São muitas as diferenças existentes no nosso país: questões de gênero, cor, idade, classe social, religião. Enfim, um pluralismo extenso de culturas, que valem ser contextualizadas e estudadas como arte e não desconsideradas do currículo. Dessa forma, o conceito de Arte pode ser diferente de um grupo para outro. Arte relaciona-se à identidade. O valor estético que um norte-americano dá a sua obra, certamente difere do valor estético dos indígenas, e, nem por isso, uma produção é superior a outra. Assim, não existe leitura de obra ou aprendizagem efetiva em Artes, se não houver uma leitura sobre o lugar, o tempo e a história deste leitor ou aluno. Um Picasso pode ser insignificante a determinadas culturas; em compensação, a arte de trançar e tramar pode ter grande relevância para elas, como por exemplo, a cestaria de Penedodo em Portugal, que, utilizando a junça como material principal, criam obras de valor estético e cultural ricos para sua cultura, tanto que até escolas foram criadas para passar estas práticas a gerações futuras e não deixar morrer a história artística desse povo; outro exemplo é em Jalapão, Tocantins, onde o artesanato com capim dourado sustenta famílias que vivem nos chamados “bolsões de pobreza”. A venda é intensa e valorizada principalmente por turistas estrangeiros.
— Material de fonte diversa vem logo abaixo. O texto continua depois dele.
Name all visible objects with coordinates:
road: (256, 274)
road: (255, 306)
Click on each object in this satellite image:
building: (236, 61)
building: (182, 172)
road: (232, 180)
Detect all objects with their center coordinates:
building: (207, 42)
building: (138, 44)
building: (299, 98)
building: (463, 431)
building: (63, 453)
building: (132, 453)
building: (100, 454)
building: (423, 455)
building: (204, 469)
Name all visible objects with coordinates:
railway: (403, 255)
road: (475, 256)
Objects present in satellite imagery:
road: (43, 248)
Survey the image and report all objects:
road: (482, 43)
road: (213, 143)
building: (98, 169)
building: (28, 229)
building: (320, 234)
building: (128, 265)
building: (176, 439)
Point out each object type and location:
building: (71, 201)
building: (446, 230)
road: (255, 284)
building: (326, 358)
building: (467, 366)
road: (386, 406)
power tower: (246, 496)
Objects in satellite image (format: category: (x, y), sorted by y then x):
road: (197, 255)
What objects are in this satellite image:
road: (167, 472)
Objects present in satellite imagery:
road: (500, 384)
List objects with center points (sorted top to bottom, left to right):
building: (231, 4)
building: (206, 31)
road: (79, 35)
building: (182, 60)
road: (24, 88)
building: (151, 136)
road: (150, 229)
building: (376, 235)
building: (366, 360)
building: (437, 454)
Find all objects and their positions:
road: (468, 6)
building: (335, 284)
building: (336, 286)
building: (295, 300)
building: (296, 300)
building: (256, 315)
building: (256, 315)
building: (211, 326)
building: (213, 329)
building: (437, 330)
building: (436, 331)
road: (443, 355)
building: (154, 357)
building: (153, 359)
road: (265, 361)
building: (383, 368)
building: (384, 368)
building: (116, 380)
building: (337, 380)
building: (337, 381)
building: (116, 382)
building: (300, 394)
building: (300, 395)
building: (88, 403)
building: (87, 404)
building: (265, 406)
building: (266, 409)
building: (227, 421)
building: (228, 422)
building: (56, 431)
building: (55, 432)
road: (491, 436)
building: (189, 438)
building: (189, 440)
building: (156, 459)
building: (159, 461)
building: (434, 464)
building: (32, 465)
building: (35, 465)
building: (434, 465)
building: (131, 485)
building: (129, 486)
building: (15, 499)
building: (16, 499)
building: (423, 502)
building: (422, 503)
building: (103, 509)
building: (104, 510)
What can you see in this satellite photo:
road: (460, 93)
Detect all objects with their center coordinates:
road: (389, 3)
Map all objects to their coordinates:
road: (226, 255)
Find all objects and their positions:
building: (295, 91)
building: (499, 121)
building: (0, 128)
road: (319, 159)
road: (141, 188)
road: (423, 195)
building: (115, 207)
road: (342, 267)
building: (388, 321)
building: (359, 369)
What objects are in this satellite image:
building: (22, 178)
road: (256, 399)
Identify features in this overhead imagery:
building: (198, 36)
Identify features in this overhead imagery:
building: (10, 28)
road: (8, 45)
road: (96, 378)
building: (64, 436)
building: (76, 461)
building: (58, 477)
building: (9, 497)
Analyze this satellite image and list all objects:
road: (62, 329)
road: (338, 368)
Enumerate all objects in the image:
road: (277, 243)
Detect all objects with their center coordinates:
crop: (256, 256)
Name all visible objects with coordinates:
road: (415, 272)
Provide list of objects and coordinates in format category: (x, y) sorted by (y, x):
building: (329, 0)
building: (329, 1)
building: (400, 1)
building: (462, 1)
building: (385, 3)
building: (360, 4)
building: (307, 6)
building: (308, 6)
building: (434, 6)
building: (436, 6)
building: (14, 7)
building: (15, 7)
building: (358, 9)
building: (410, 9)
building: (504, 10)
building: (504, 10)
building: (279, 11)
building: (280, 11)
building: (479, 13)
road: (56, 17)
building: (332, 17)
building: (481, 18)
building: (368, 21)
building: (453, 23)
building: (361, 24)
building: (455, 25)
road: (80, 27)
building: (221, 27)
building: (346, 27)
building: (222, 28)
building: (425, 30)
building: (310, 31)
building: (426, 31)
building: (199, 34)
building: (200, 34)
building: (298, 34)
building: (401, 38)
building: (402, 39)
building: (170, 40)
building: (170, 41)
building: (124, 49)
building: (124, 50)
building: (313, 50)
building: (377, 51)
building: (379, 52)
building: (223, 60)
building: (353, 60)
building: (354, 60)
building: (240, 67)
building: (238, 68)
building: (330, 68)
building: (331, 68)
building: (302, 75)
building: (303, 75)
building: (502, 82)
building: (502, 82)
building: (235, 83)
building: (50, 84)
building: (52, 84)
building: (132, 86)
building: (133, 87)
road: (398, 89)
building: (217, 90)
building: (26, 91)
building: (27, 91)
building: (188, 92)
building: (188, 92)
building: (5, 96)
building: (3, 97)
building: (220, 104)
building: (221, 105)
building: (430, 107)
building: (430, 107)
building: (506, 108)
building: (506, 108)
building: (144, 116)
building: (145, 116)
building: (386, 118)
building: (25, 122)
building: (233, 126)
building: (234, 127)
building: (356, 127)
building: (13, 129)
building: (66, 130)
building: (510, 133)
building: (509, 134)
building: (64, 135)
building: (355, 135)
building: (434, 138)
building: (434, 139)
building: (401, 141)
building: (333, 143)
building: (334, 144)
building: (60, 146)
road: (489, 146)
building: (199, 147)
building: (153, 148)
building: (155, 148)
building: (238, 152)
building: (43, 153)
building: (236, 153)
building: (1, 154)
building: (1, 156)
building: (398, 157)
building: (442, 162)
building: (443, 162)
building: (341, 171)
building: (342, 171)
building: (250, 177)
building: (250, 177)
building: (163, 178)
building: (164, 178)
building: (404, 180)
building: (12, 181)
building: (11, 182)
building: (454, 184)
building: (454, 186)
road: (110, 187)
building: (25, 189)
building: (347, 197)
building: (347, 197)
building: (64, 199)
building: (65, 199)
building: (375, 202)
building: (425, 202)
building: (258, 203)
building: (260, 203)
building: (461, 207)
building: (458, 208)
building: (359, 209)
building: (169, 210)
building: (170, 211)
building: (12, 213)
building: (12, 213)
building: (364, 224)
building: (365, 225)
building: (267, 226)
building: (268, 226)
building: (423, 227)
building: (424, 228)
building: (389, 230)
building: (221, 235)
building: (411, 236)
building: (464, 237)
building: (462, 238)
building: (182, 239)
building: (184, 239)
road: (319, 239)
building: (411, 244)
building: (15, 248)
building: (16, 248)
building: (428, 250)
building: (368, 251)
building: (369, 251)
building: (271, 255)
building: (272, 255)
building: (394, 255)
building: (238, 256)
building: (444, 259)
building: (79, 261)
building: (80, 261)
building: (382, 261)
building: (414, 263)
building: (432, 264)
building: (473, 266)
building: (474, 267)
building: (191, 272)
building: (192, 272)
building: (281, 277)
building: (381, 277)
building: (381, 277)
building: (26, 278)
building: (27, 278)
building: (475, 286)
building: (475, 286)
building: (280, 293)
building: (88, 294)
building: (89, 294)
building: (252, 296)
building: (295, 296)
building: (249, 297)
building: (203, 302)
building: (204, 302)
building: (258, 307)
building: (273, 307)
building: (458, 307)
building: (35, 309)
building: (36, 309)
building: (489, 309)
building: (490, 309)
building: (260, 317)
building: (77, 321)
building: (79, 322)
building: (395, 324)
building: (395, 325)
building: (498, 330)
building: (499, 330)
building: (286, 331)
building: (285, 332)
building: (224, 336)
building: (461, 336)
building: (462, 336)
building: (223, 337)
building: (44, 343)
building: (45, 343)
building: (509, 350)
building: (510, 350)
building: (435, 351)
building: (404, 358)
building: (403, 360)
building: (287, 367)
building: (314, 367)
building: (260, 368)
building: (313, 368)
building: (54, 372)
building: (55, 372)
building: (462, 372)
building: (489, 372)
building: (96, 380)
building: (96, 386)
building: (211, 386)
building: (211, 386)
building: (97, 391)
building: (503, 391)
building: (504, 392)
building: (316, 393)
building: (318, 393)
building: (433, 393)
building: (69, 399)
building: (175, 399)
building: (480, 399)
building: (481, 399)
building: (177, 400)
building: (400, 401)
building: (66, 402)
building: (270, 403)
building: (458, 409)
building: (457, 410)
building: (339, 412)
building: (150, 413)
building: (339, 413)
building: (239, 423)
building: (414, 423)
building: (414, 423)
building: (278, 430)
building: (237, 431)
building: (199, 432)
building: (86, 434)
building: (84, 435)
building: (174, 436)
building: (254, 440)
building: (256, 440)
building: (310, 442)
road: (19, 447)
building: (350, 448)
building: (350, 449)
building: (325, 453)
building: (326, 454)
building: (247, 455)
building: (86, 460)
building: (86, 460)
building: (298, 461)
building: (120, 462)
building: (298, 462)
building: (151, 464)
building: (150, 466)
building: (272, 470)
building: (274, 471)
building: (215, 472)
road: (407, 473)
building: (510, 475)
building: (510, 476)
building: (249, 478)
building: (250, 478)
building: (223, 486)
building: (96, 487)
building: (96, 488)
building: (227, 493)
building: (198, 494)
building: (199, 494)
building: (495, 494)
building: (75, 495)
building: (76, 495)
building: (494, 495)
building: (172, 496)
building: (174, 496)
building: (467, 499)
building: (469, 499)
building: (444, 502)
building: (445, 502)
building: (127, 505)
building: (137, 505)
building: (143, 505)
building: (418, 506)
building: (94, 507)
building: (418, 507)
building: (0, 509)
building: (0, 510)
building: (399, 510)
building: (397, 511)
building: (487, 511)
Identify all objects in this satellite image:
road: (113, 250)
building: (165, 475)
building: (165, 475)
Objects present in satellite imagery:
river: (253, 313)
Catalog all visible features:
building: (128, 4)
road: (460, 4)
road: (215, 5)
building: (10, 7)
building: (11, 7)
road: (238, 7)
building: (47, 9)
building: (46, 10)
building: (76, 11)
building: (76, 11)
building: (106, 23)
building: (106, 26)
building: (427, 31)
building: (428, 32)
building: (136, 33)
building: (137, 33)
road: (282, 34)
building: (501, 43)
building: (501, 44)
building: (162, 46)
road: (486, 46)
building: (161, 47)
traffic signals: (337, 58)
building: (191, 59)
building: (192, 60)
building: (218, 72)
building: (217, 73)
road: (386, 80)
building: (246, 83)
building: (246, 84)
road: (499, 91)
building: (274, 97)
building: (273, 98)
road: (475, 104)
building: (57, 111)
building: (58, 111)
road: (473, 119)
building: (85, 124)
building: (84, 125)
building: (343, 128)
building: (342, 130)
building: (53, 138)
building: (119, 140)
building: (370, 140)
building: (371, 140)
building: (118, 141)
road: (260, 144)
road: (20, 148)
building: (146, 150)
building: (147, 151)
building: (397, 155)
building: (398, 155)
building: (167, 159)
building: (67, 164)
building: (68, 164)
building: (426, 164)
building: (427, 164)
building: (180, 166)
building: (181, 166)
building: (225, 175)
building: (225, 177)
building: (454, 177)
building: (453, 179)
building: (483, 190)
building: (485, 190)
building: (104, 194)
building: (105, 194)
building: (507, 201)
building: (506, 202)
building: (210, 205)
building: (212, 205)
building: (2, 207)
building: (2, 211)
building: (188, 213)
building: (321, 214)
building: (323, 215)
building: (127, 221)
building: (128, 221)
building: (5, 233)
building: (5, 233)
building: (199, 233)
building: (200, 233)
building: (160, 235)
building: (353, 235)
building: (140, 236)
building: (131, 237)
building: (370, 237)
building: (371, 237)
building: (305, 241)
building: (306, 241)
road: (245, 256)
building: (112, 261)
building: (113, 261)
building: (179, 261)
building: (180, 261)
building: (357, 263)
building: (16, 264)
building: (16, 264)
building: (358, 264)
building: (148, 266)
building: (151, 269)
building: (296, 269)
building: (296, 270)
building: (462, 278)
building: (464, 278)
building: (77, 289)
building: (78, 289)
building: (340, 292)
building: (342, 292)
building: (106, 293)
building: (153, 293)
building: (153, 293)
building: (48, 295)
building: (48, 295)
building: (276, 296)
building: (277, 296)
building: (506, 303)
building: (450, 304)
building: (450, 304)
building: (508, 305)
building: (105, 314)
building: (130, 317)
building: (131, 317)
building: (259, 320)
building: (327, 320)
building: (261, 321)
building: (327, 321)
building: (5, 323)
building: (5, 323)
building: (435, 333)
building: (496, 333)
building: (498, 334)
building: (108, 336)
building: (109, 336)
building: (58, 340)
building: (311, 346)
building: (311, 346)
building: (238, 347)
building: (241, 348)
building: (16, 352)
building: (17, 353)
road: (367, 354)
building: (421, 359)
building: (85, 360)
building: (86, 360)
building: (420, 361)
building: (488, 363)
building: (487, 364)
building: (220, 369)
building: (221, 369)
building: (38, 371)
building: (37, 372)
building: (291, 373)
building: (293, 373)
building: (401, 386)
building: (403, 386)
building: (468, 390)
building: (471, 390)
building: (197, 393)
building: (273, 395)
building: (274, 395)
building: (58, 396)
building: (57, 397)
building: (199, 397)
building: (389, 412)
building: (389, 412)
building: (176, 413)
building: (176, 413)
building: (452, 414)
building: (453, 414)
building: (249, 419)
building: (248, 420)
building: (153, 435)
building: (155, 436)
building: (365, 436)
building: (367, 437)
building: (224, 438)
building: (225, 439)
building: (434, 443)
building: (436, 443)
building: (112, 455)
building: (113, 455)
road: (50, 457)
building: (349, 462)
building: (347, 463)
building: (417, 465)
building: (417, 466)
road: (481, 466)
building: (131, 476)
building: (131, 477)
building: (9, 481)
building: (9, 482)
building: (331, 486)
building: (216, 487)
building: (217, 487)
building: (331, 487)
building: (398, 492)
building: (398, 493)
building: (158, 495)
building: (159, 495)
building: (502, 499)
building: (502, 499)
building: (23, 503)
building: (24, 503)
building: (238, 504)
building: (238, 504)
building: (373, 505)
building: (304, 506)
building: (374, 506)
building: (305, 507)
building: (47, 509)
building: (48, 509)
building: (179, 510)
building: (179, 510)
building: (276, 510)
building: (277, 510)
Além do valor estético, outra questão que entra em discussão é a arte da preservação ecológica, pois, devido à grande retirada de capim dourado, comunidade e ambientalistas se viram obrigados a pensar formas alternativas de preservação deste recurso.
A questão é que o código dominante discrimina, classifica e elege o que é Arte, excluindo os “fazeres especiais”,3 e outras expressões que pertencem a diferentes culturas. O Ensino de Artes, relacionado ao aspecto multicultural, é comprometido com a visão, e não com a cegueira. Enxerga além do artisticamente aceito, posiciona-se de forma a refletir e questionar esse tipo de opressão. Como é aceitável enaltecer obras européias sobre o descobrimento do Brasil, que retratam a exterminação indígena, um desmanche pleno da vida e cultura brasileira – e, por outro lado, subjugar a arte indígena?
O momento de um Ensino democrático nas Artes é urgente! É, também, inevitável refletir a função da Arte para que o seu ensino encontre uma identidade: pode ser original, transformadora, libertadora, ou repetidora de valores há muito estipulados pela classe dominante. Ou ainda, aquela disciplina que precisa, para ser legitimada, justificar sua importância frente aos alunos. Ou pior, ser apêndice, a que dá apoio a outras disciplinas. Afinal, que ensino de Artes queremos? A Pedagogia Libertadora de Paulo Freire, ou aquela que nada questiona? Criatividade frente a tanta diversidade, ou o marasmo da reprodução de códigos estabelecidos?